- [About this task]: Filter the listing so that only lines with the word "Efficient" remain.
================
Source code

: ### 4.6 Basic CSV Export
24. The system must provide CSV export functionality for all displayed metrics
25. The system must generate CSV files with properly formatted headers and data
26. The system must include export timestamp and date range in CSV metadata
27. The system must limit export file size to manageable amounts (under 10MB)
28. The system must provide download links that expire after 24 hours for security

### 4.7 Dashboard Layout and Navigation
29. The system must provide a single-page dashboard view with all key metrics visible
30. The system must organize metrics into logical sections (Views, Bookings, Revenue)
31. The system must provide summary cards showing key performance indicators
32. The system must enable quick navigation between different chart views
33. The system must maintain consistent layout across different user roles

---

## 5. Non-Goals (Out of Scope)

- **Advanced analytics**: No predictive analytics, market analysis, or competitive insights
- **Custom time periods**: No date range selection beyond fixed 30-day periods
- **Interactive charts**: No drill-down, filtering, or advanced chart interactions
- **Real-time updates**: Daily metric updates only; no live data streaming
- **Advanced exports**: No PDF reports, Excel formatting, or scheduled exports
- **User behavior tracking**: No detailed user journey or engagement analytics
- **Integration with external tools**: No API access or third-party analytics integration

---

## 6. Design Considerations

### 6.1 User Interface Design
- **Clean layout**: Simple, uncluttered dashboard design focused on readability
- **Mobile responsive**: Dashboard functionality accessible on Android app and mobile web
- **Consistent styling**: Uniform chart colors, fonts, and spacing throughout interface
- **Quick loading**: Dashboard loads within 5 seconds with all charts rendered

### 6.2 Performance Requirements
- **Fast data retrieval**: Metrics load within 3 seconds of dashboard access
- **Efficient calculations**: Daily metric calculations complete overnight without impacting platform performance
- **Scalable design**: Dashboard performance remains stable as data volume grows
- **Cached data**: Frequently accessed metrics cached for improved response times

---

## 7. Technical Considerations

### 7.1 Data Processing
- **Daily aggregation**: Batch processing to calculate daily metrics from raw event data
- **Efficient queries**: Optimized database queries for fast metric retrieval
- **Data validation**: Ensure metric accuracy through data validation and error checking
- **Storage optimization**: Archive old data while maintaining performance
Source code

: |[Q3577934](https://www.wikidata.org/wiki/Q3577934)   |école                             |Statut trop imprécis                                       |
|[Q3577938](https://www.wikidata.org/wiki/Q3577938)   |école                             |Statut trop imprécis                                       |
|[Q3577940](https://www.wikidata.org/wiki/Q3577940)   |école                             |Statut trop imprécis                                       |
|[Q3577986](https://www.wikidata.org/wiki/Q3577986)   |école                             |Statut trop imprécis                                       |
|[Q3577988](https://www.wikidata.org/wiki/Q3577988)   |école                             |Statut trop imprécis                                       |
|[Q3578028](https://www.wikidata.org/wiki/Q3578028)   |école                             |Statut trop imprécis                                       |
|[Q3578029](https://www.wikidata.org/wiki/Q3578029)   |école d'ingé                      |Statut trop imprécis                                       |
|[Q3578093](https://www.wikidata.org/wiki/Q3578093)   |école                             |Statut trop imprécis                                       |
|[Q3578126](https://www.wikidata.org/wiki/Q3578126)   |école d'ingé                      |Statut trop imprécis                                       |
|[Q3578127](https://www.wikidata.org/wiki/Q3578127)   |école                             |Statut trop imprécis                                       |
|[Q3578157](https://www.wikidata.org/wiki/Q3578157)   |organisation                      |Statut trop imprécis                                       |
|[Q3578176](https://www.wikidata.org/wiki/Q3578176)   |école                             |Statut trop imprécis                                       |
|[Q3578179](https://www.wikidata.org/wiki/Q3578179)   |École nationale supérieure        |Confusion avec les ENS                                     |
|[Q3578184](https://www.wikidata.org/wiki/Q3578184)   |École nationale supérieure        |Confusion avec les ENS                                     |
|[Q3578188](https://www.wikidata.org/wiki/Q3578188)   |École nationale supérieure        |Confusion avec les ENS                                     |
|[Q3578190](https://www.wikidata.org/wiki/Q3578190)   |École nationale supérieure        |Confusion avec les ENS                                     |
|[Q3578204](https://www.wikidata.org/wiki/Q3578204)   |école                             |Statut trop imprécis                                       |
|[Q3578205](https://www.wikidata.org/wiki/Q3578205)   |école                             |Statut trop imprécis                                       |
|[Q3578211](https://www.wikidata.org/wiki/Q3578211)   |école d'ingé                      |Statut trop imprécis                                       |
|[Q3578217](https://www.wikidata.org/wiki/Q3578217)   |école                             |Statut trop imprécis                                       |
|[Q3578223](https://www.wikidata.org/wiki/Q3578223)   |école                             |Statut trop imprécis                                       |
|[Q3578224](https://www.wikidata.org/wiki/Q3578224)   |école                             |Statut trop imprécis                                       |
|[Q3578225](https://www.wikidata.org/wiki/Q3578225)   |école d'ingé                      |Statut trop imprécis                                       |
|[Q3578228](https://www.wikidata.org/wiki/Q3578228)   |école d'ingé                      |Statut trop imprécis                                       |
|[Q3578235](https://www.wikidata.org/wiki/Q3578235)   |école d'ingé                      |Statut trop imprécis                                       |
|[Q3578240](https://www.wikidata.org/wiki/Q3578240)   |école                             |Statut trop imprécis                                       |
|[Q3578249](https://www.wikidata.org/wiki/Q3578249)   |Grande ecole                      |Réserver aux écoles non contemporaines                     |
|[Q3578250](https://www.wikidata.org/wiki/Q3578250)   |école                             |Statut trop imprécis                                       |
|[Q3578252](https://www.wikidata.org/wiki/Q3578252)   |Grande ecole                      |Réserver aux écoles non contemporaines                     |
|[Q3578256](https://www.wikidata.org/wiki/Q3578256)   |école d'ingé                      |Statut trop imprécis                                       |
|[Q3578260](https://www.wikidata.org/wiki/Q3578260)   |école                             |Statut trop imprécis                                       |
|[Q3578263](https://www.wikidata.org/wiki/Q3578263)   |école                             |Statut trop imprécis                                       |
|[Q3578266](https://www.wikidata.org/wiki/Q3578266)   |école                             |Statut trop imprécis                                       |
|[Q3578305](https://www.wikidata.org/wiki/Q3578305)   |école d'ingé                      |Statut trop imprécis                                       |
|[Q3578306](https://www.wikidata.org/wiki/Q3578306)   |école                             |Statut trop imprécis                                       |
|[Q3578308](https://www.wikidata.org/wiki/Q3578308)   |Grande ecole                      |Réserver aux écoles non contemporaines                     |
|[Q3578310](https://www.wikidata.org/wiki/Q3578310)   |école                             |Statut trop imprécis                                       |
================
- [Your solution]:
- **Efficient calculations**: Daily metric calculations complete overnight without impacting platform performance
- **Efficient queries**: Optimized database queries for fast metric retrieval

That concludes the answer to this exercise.